(Source data)
☆ ☆ ☆
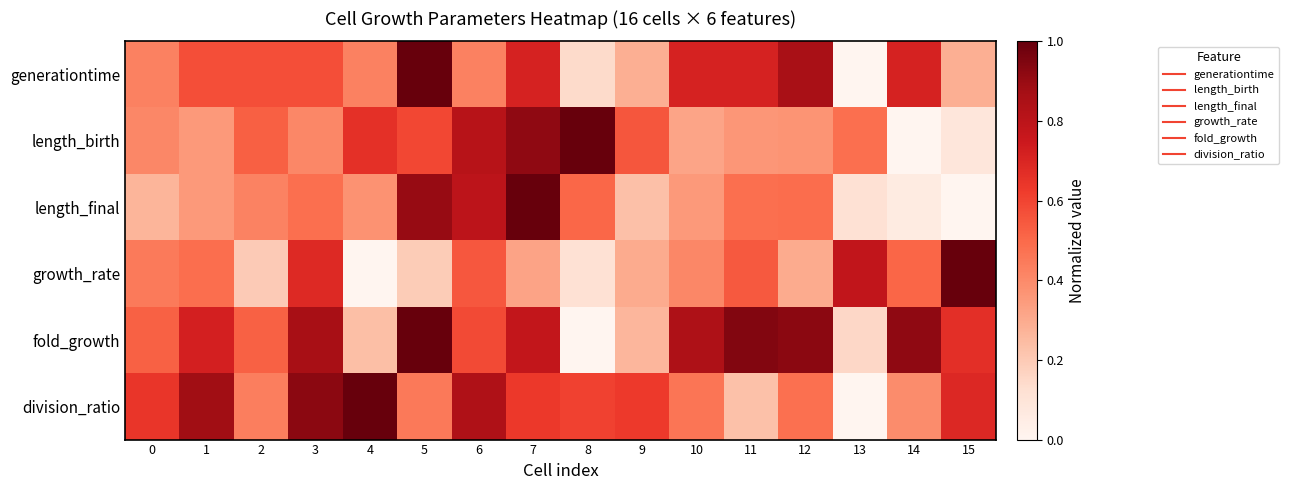

Which has a higher value, 4 or 5?

5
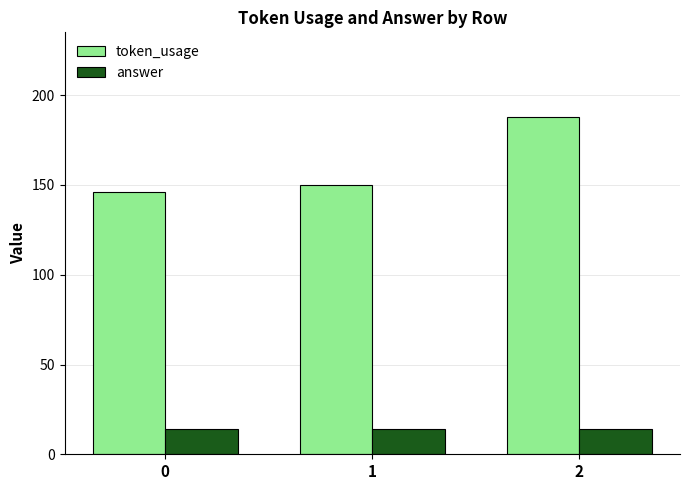

What is the difference between the highest and lowest values at 2?

174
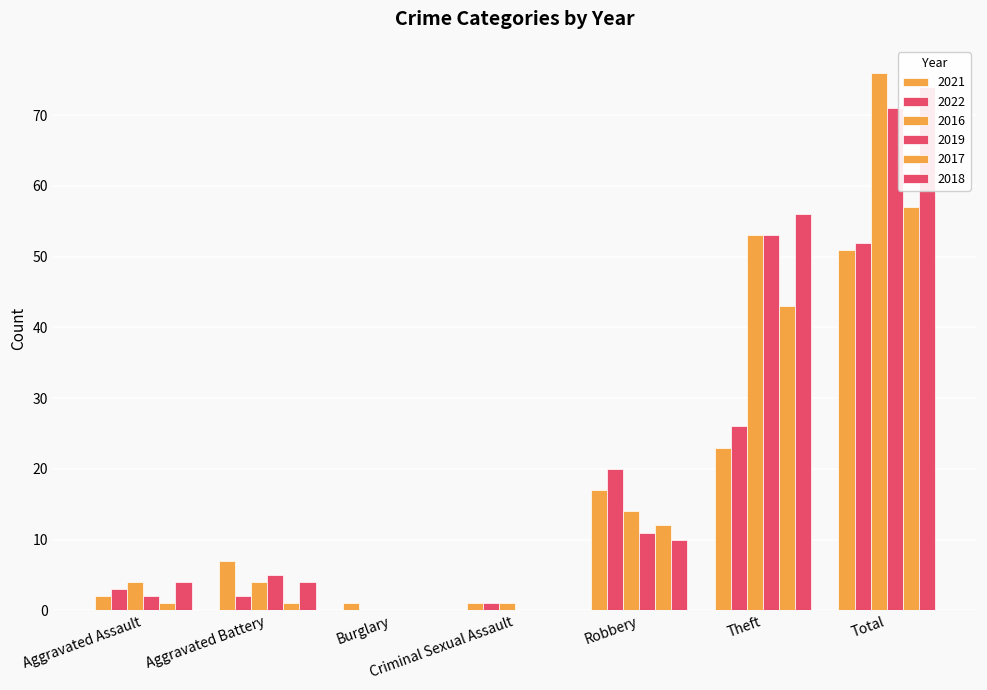

What position from the left is Aggravated Assault?

1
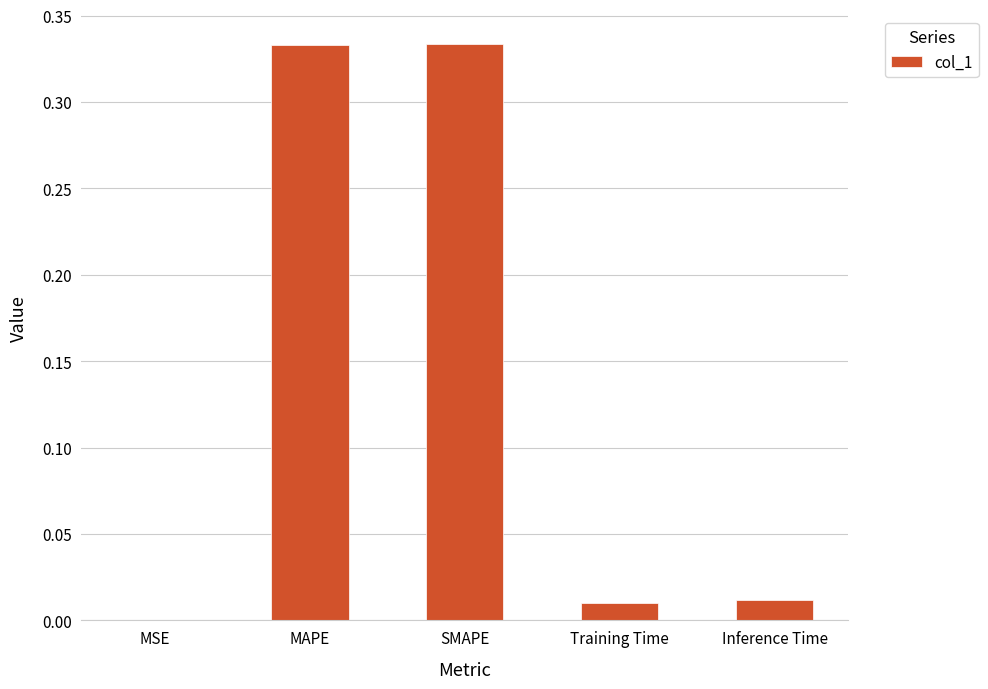

The chart shows a value of 0.0 at Inference Time. True or false?

True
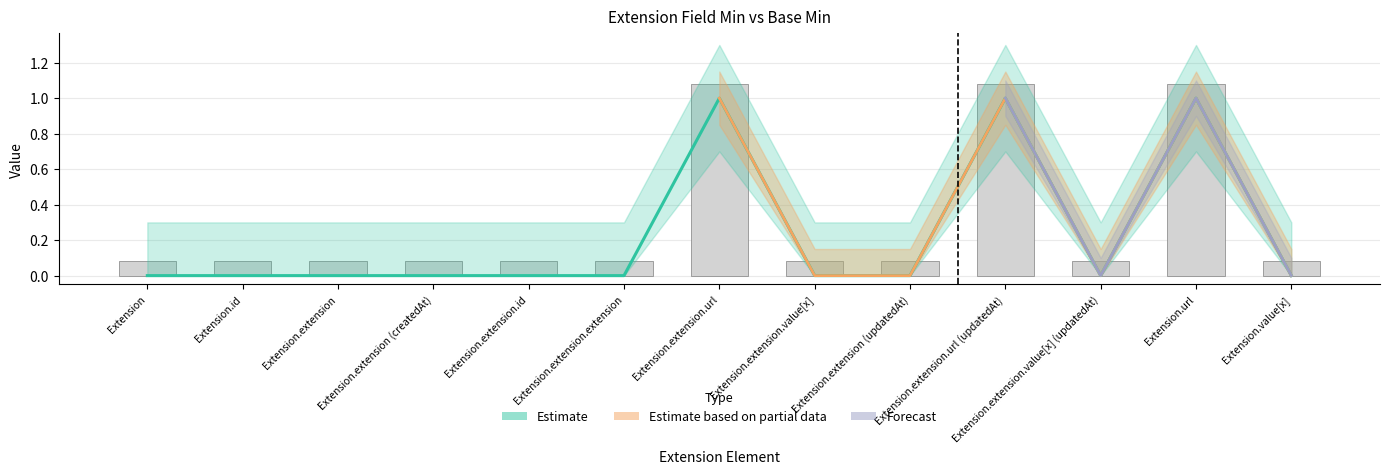

How many bars are there in total?

13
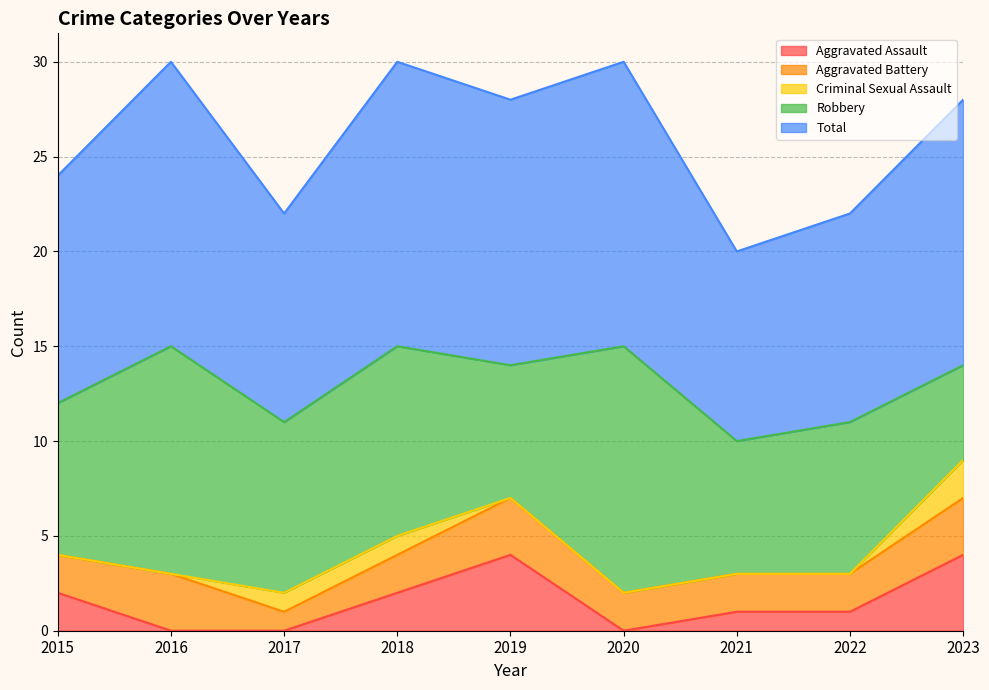

List the labels in order of Total value, largest first.

2016, 2018, 2020, 2019, 2023, 2015, 2017, 2022, 2021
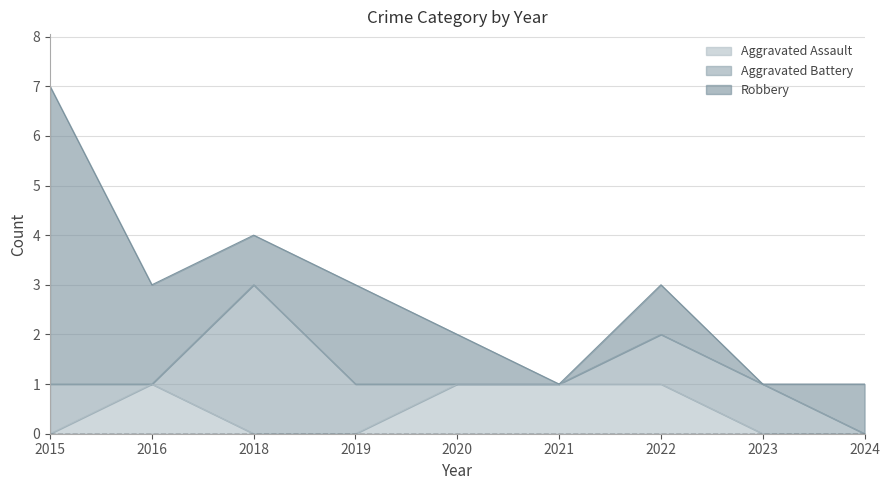

List the labels in order of Aggravated Assault value, largest first.

2016, 2020, 2021, 2022, 2015, 2018, 2019, 2023, 2024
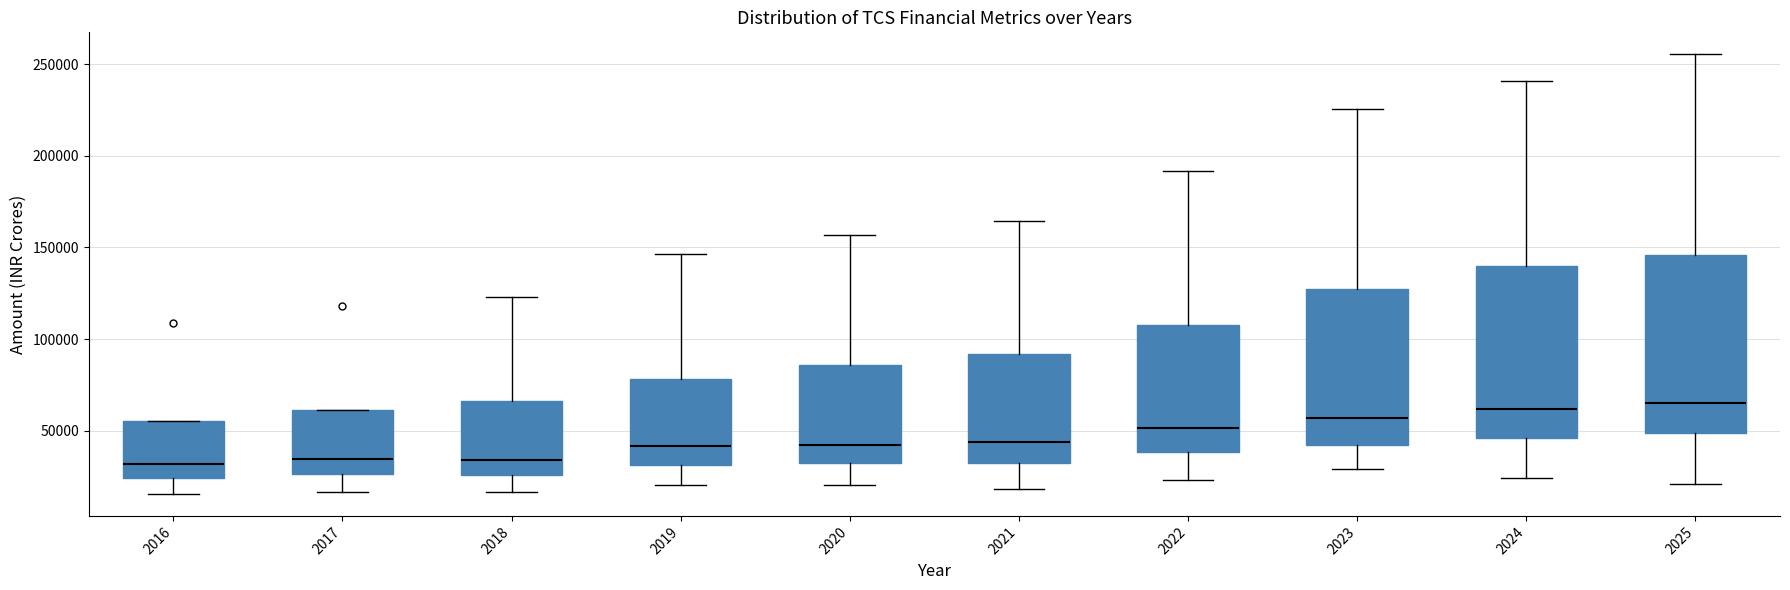

Reading left to right, read every box against the y-axis: the position of its median line, the range the box covers, and the ends of its whiskers. The values are not printed on the chart, so give them approximately, as read against the axis.

2016: median 30000, box 25000 to 55000, whiskers 15000 to 55000
2017: median 35000, box 25000 to 60000, whiskers 15000 to 60000
2018: median 35000, box 25000 to 65000, whiskers 15000 to 125000
2019: median 40000, box 30000 to 80000, whiskers 20000 to 145000
2020: median 40000, box 30000 to 85000, whiskers 20000 to 155000
2021: median 45000, box 30000 to 90000, whiskers 20000 to 165000
2022: median 50000, box 40000 to 110000, whiskers 25000 to 190000
2023: median 55000, box 40000 to 130000, whiskers 30000 to 225000
2024: median 60000, box 45000 to 140000, whiskers 25000 to 240000
2025: median 65000, box 50000 to 145000, whiskers 20000 to 255000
☆ ☆ ☆
THE PROBLEM. Reproduce every line of the records above verbatim, leaving out the pictures.

RESPONSE BELOW.
Which has a higher value, 4 or 5?

5

What is the difference between the highest and lowest values at 2?

174

What position from the left is Aggravated Assault?

1

The chart shows a value of 0.0 at Inference Time. True or false?

True

How many bars are there in total?

13

List the labels in order of Total value, largest first.

2016, 2018, 2020, 2019, 2023, 2015, 2017, 2022, 2021

List the labels in order of Aggravated Assault value, largest first.

2016, 2020, 2021, 2022, 2015, 2018, 2019, 2023, 2024

Reading left to right, read every box against the y-axis: the position of its median line, the range the box covers, and the ends of its whiskers. The values are not printed on the chart, so give them approximately, as read against the axis.

2016: median 30000, box 25000 to 55000, whiskers 15000 to 55000
2017: median 35000, box 25000 to 60000, whiskers 15000 to 60000
2018: median 35000, box 25000 to 65000, whiskers 15000 to 125000
2019: median 40000, box 30000 to 80000, whiskers 20000 to 145000
2020: median 40000, box 30000 to 85000, whiskers 20000 to 155000
2021: median 45000, box 30000 to 90000, whiskers 20000 to 165000
2022: median 50000, box 40000 to 110000, whiskers 25000 to 190000
2023: median 55000, box 40000 to 130000, whiskers 30000 to 225000
2024: median 60000, box 45000 to 140000, whiskers 25000 to 240000
2025: median 65000, box 50000 to 145000, whiskers 20000 to 255000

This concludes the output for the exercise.